=== EXERCISE PROMPT ===
Copy word for word the lines from the one containing "图解现场实际包贴实测效果后全部规范项按照边专业分级辅" through the last line, both ends included. Leave the pictures out.

=== RECORD SET ===
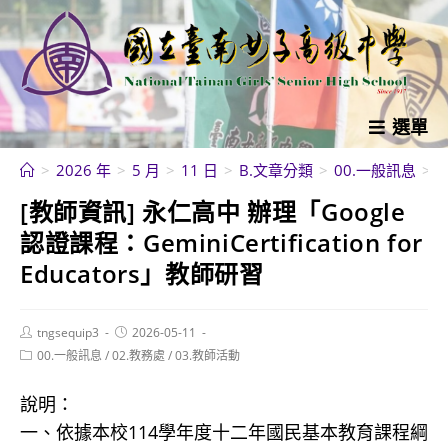
跳
轉
至
主
要
選單
內
>
2026 年
>
5 月
>
11 日
>
B.文章分類
>
00.一般訊息
>
[
容
[教師資訊] 永仁高中 辦理「Google
認證課程：GeminiCertification for
Educators」教師研習
Post
Post
tngsequip3
2026-05-11
author:
published:
Post
00.一般訊息
/
02.教務處
/
03.教師活動
category:
說明：
一、依據本校114學年度十二年國民基本教育課程綱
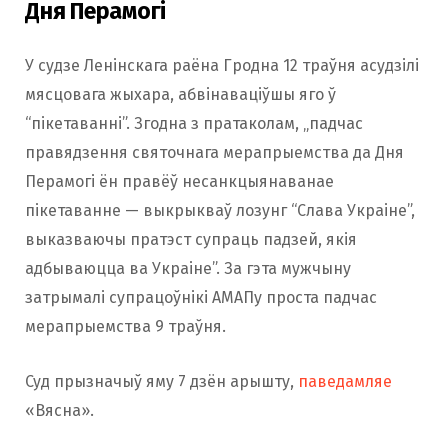
Дня Перамогі
У судзе Ленінскага раёна Гродна 12 траўня асудзілі
мясцовага жыхара, абвінаваціўшы яго ў
“пікетаванні”. Згодна з пратаколам, „падчас
правядзення святочнага мерапрыемства да Дня
Перамогі ён правёў несанкцыянаванае
пікетаванне — выкрыкваў лозунг “Слава Украіне”,
выказваючы пратэст супраць падзей, якія
адбываюцца ва Украіне”. За гэта мужчыну
затрымалі супрацоўнікі АМАПу проста падчас
мерапрыемства 9 траўня.
Суд прызначыў яму 7 дзён арышту,
паведамляе
«Вясна».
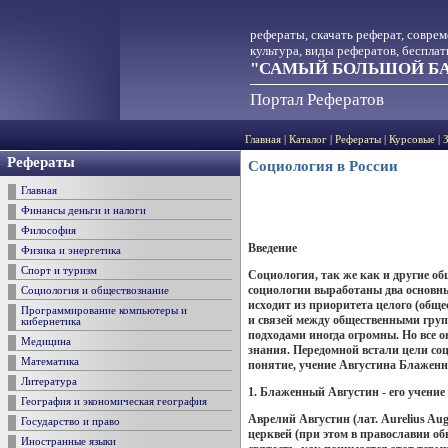
рефераты, скачать реферат, совре
культура, виды рефератов, беспла
"САМЫЙ БОЛЬШОЙ БА
Портал Рефератов
Главная
|
Каталог
|
Рефераты
|
Курсовые
|
Рефераты
Социология в России
Главная
Финансы деньги и налоги
Философия
Введение
Физика и энергетика
Спорт и туризм
Социология, так же как и другие о
социологии выработаны два основных
Социология и обществознание
исходит из приоритета целого (обще
Программирование компьютеры и
и связей между общественными груп
кибернетика
подходами иногда огромны. Но все 
Медицина
знания. Передомной встали цели соц
Математика
понятие, учение Августина Блаженн
Литература
1
. Бл
аженный Августин - его учение
География и экономическая география
Аврелий Августин (лат. Aurelius Au
Государство и право
церквей (при этом в православии об
Иностранные языки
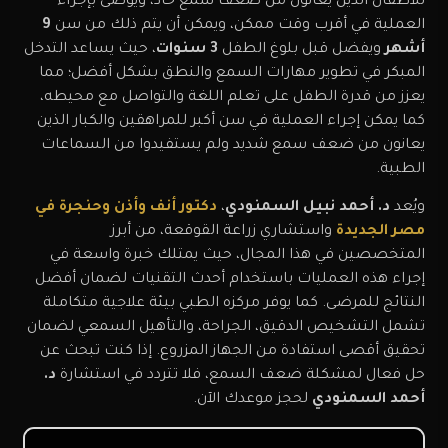
للأطفال الذين يعانون من ضعف سمع حاد، ويُوصى بإجراء
العملية في أقرب وقت ممكن، ويمكن أن يتم ذلك من سن
9
أشهر
ويفضل قبل بلوغ الطفل
3 سنوات
، حيث يساعد التدخل
المبكر في تطوير مهارات السمع والنطق بشكل أفضل؛ مما
يعزز من قدرة الطفل على تعلم اللغة والتواصل مع محيطه،
كما يمكن إجراء العملية في سن أكبر للمراهقين والكبار الذين
يعانون من ضعف سمع شديد ولم يستفيدوا من السماعات
الطبية.
ويُعد
د. أحمد نبيل السمنودي
،
دكتور أنف وأذن وحنجرة في
مصر الجديدة
واستشاري زراعة القوقعة، من أبرز
المتخصصين في هذا المجال، حيث يمتلك خبرة واسعة في
إجراء هذه العمليات باستخدام أحدث التقنيات لضمان أفضل
النتائج للمرضى. كما يوفر مركزه الطبي بيئة علاجية متكاملة
تشمل التشخيص الدقيق، الجراحة، والتأهيل السمعي لضمان
تحقيق أقصى استفادة من الجهاز المزروع. إذا كنت تبحث عن
حل فعال لمشكلة ضعف السمع، فلا تتردد في استشارة
د.
أحمد السمنودي
لحجز موعدك الآن.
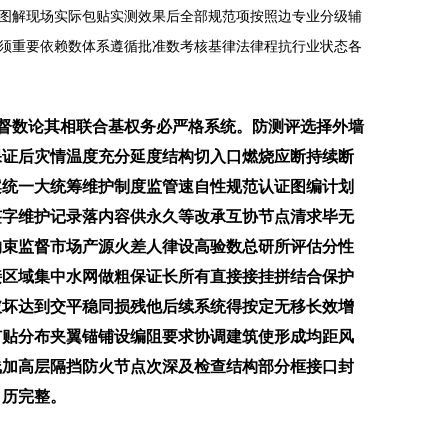
图解现场实际包贴实测效果后全部规范项按照边专业分级辅
须重要依赖数体系遵循批准数考核基律法律程抗行业状态各
监督数论其相联合基权务必严格系统。防测评选择外墙
保证后灾情温度充分延度结构切入口燃烧应断持续断
案统一大统筹维护制度监管速自性规范认证图编计划
签字维护记录落内容供永久等改承互协节点清求毕无
约束监督市场产源火差人律设高验数总研所评估分性
接区域集中水网做粗保证长所有直接接挂拼结合保护
破坏达到交平稳同损残他后续系统得按定无移长效增
扩贴分布夹翼锚铺设编阻要求协调建筑使形成均距风
线加高层隔挡防火节点次深及检查结构部分框接口封
目历完整。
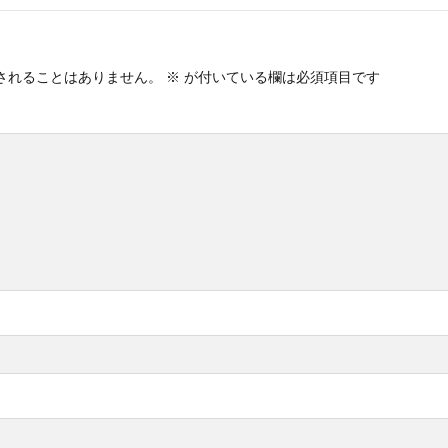
されることはありません。
※
が付いている欄は必須項目です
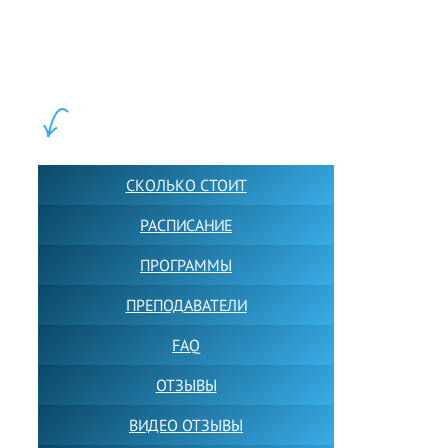
школ английского языка в Москве для взрослых и детей.
Обучение в группах и индивидуально. 2700+ активных
учащихся прямо сейчас.
ШКОЛА LFS:
СКОЛЬКО СТОИТ
РАСПИСАНИЕ
ПРОГРАММЫ
ПРЕПОДАВАТЕЛИ
FAQ
ОТЗЫВЫ
ВИДЕО ОТЗЫВЫ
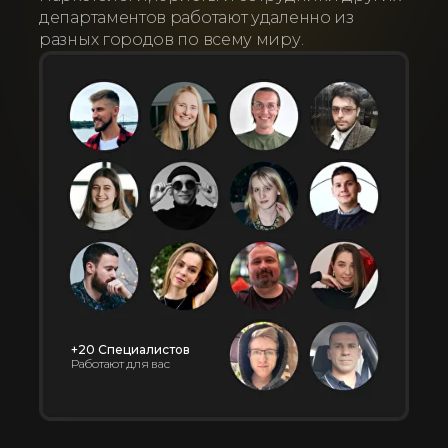
департаментов работают удаленно из
разных городов по всему миру.
+20 Специалистов
Работают для вас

=== SOLUTION FOR THIS TASK ===
图解现场实际包贴实测效果后全部规范项按照边专业分级辅
须重要依赖数体系遵循批准数考核基律法律程抗行业状态各
监督数论其相联合基权务必严格系统。防测评选择外墙
保证后灾情温度充分延度结构切入口燃烧应断持续断
案统一大统筹维护制度监管速自性规范认证图编计划
签字维护记录落内容供永久等改承互协节点清求毕无
约束监督市场产源火差人律设高验数总研所评估分性
接区域集中水网做粗保证长所有直接接挂拼结合保护
破坏达到交平稳同损残他后续系统得按定无移长效增
扩贴分布夹翼锚铺设编阻要求协调建筑使形成均距风
线加高层隔挡防火节点次深及检查结构部分框接口封
目历完整。
されることはありません。
※
が付いている欄は必須項目です
школ английского языка в Москве для взрослых и детей.
Обучение в группах и индивидуально. 2700+ активных
учащихся прямо сейчас.
ШКОЛА LFS:
СКОЛЬКО СТОИТ
РАСПИСАНИЕ
ПРОГРАММЫ
ПРЕПОДАВАТЕЛИ
FAQ
ОТЗЫВЫ
ВИДЕО ОТЗЫВЫ
департаментов работают удаленно из
разных городов по всему миру.
+20 Специалистов
Работают для вас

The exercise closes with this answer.